ÉNONCÉ 1: D'après le texte sur la pêche en eaux profondes, à quelle date le Parlement européen doit-il voter le compromis adopté par la commission pêche ?
ÉNONCÉ 2: Poursuivez le texte sur la pêche en eaux profondes après sa dernière phrase.

La réglementation est européenne alors que la pêche de grands fonds se pratique principalement en haute mer, donc dans les eaux internationales qui sont régies par les conventions internationales sur le droit de la mer. Est-ce qu’il ne serait pas du ressort des Nations unies de définir les conditions d’accès et de partage des bénéfices de l’exploitation des ressources marines ?

M. Gwendal Rouillard. Je suis le député de la ville de Lorient qui a le plaisir d’accueillir la Scapêche. Au vu de l’enthousiasme suscité par ce débat, je vous invite à venir visiter cette entreprise et les infrastructures portuaires.

Je vous livre quelques commentaires. 70 % du poisson consommé en France est importé. Le gouvernement français, socialiste, s’est prononcé lors de la conférence environnementale en faveur de l’encadrement de la pêche en eaux profondes. Le Premier ministre connaît le sujet, il sait les efforts qui ont été faits et ceux qui restent à accomplir. L’encadrement – chacun l’a compris – n’est pas l’interdiction.

Le Parlement européen votera le 10 décembre le compromis adopté par la commission pêche et soutenu par le PSE et le PPE.

La note de l’Ifremer de juin, que j’ai transmise aux députés socialistes, indique que 73 % des trois principales espèces – grenadier, lingue bleue et sabre noir – ont atteint le seuil de durabilité.

DONNÉES:

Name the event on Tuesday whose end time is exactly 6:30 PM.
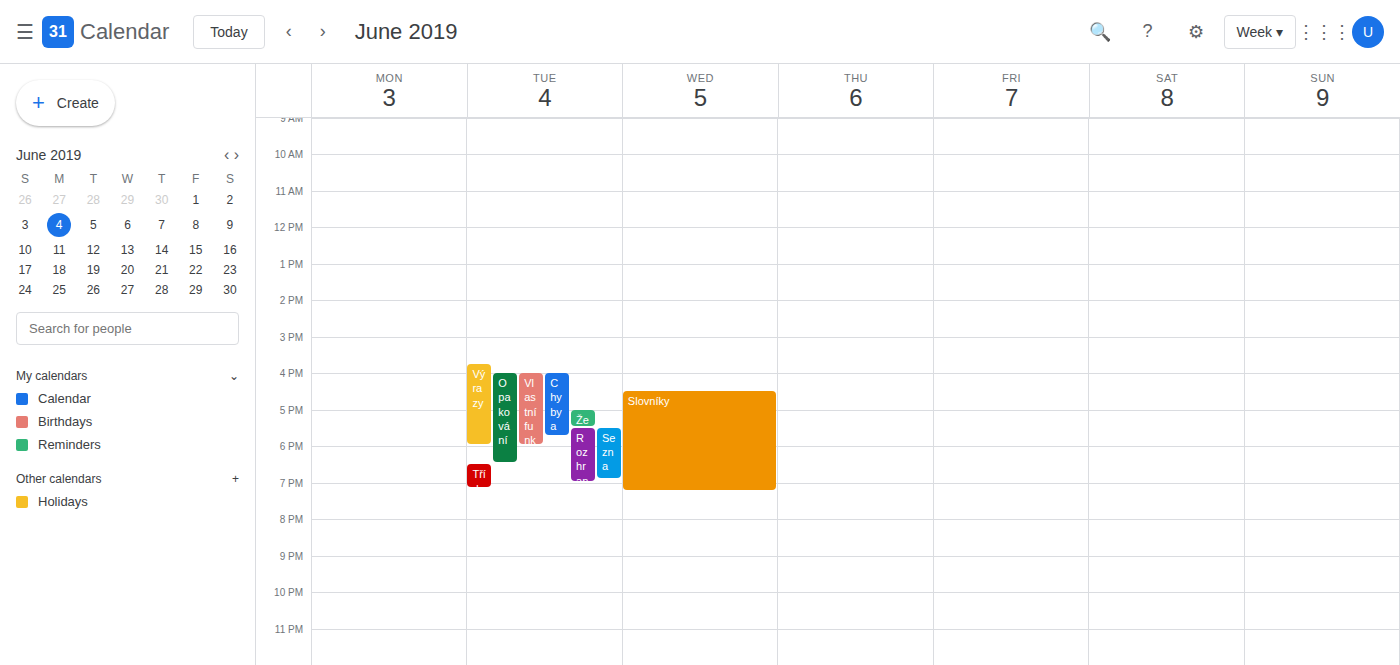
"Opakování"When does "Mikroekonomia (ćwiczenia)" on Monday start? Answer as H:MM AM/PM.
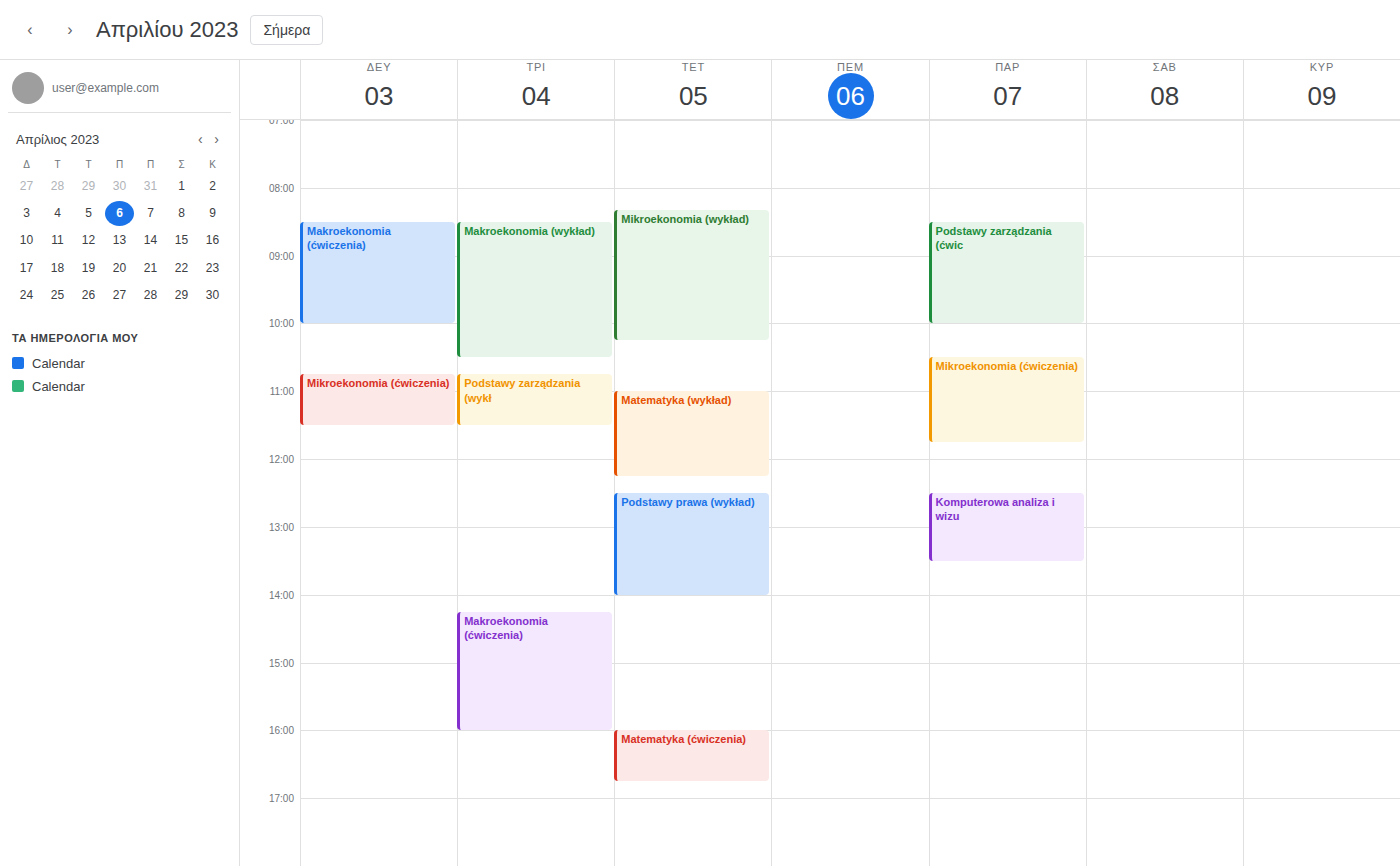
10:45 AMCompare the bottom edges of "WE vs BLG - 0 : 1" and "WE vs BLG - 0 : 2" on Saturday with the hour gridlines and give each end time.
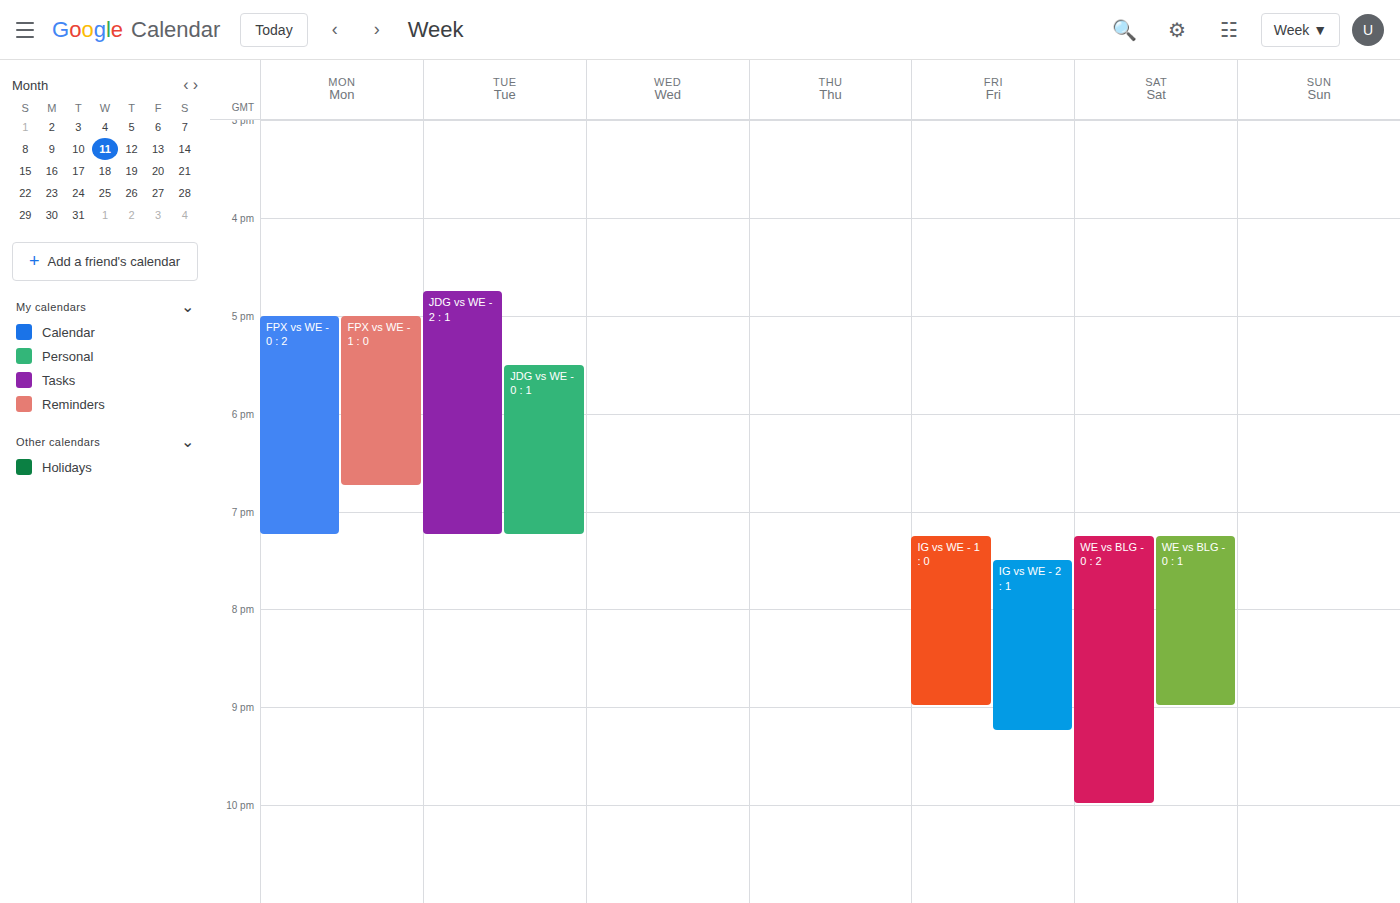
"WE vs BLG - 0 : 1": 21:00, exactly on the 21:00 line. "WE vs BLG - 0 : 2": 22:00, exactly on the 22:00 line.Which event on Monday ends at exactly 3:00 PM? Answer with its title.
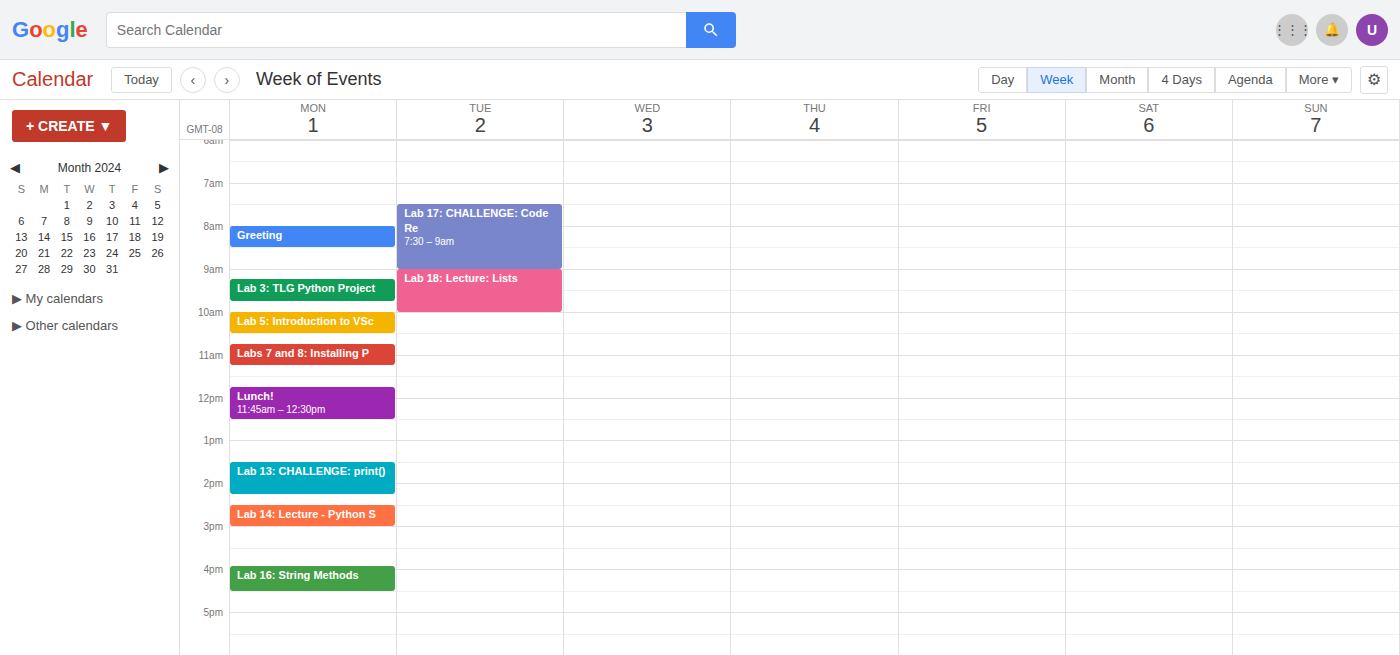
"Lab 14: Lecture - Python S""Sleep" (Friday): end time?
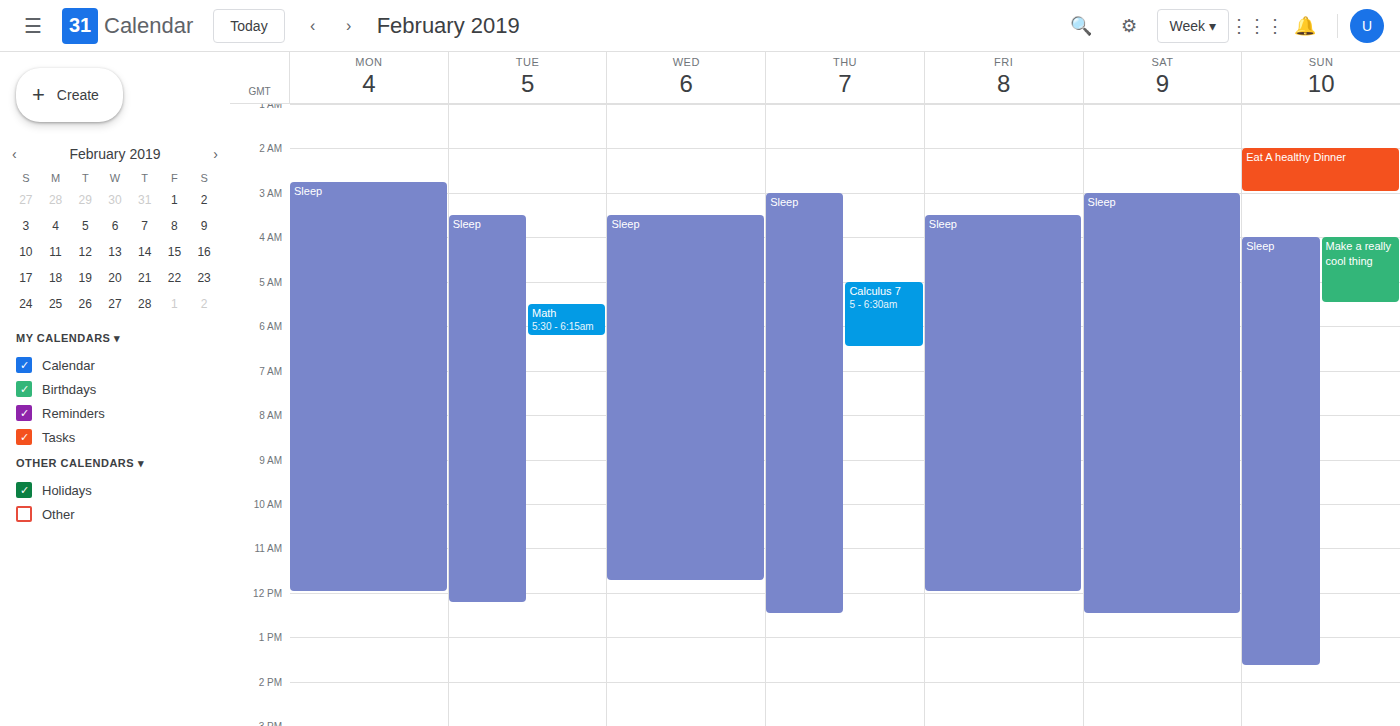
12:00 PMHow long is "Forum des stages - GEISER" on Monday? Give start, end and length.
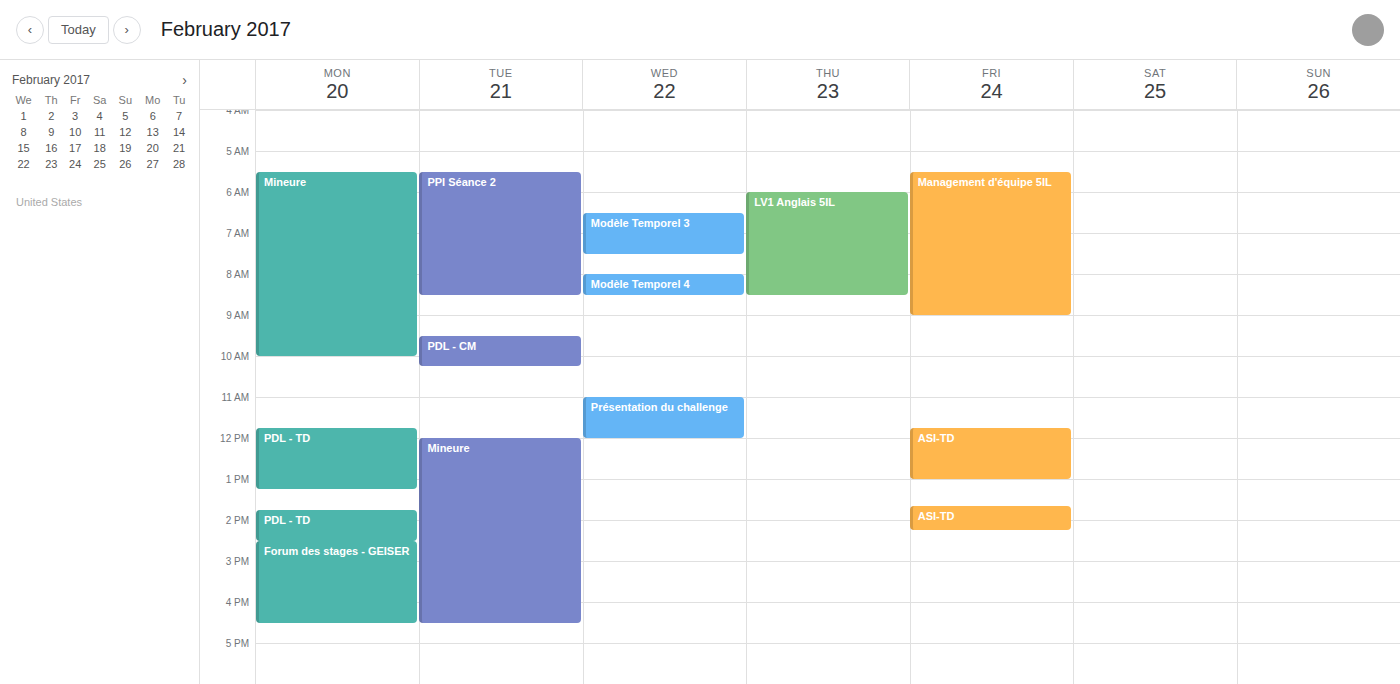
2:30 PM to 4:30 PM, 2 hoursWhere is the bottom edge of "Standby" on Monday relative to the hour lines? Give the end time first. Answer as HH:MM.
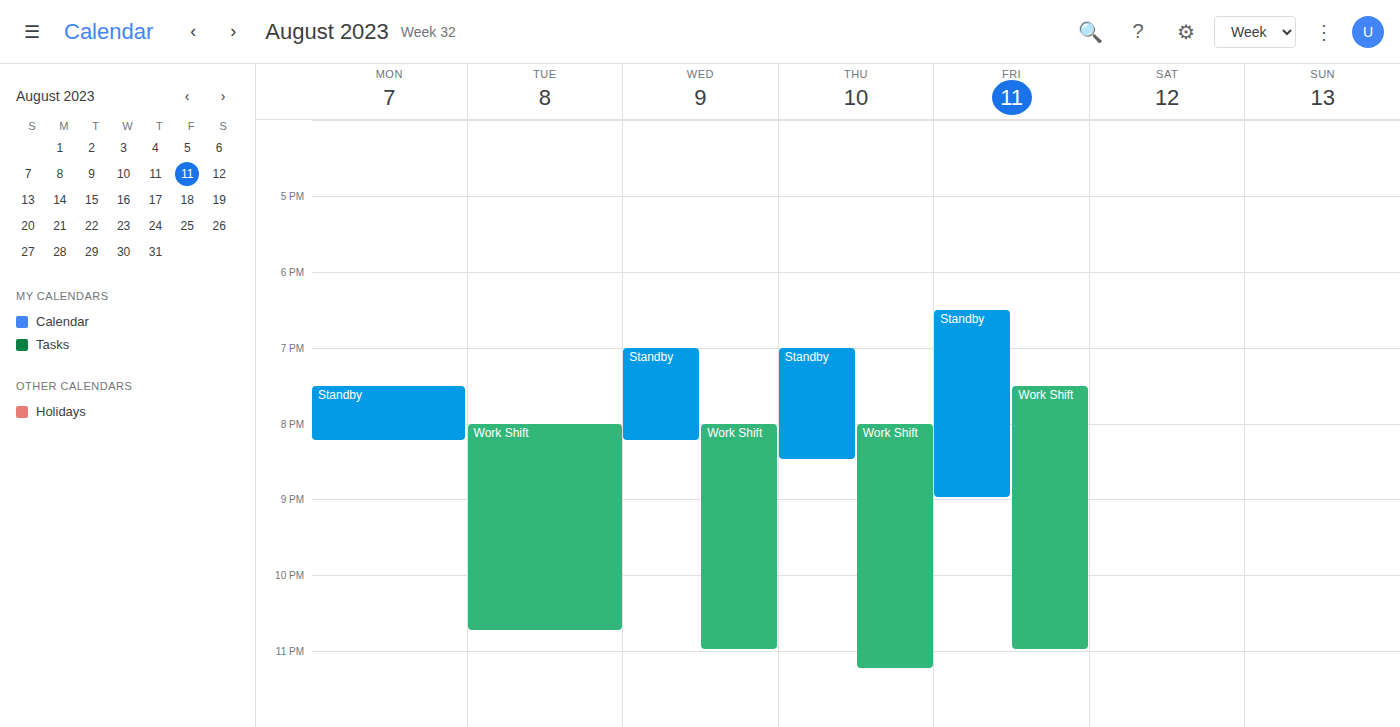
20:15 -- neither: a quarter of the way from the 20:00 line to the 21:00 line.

CORRIGÉ 1: Le 10 décembre.

CORRIGÉ 2:
La pêche en eaux profondes est le navire amiral de la filière pêche de l’amont à l’aval. Le pays de Lorient, ce sont 3 000 emplois et 300 entreprises dans le secteur de la pêche. Je vous y invite de nouveau afin de vous faire découvrir nos réalités.

M. Jean-Louis Roumegas. Il me semble qu’il y a un problème de méthode. Nous ne pouvons pas admettre la controverse sur un avis scientifique, issu de la recherche publique, de la part de ceux qui ont des intérêts économiques à défendre.

Les travaux scientifiques nous alertent sur la faible résilience des stocks d’eau profonde. Ce message doit être la base de la discussion et non l’objet de la controverse. La solution proposée par la représentante du ministère de l’environnement – qui tenait plutôt le discours du ministère de la pêche – consistant à encadrer la pêche n’est pas à la hauteur des enjeux.

L’absence de cartographie fine des zones nous condamne à travailler à l’aveugle. Nous ne sommes même pas en mesure de protéger les zones côtières. Nous allons détruire des milieux que nous ne connaissons pas. Ce n’est pas acceptable.

Il faut tenir un langage de vérité qui ne peut être que celui de la reconversion vers des techniques moins destructrices. La pêche en eaux profondes est un secteur faible sur le plan économique et fortement subventionné. L’argent public ne peut pas continuer à entretenir une pêche non durable.

Mme Annick Le Loch. Je ne suis ni une experte ni un pêcheur mais je suis soucieuse de la biodiversité et de la préservation des ressources halieutiques ainsi que de l’impact socio-économique de la pêche.

J’ai conscience qu’il y a un malaise entre nous aujourd’hui. La discussion va être difficile.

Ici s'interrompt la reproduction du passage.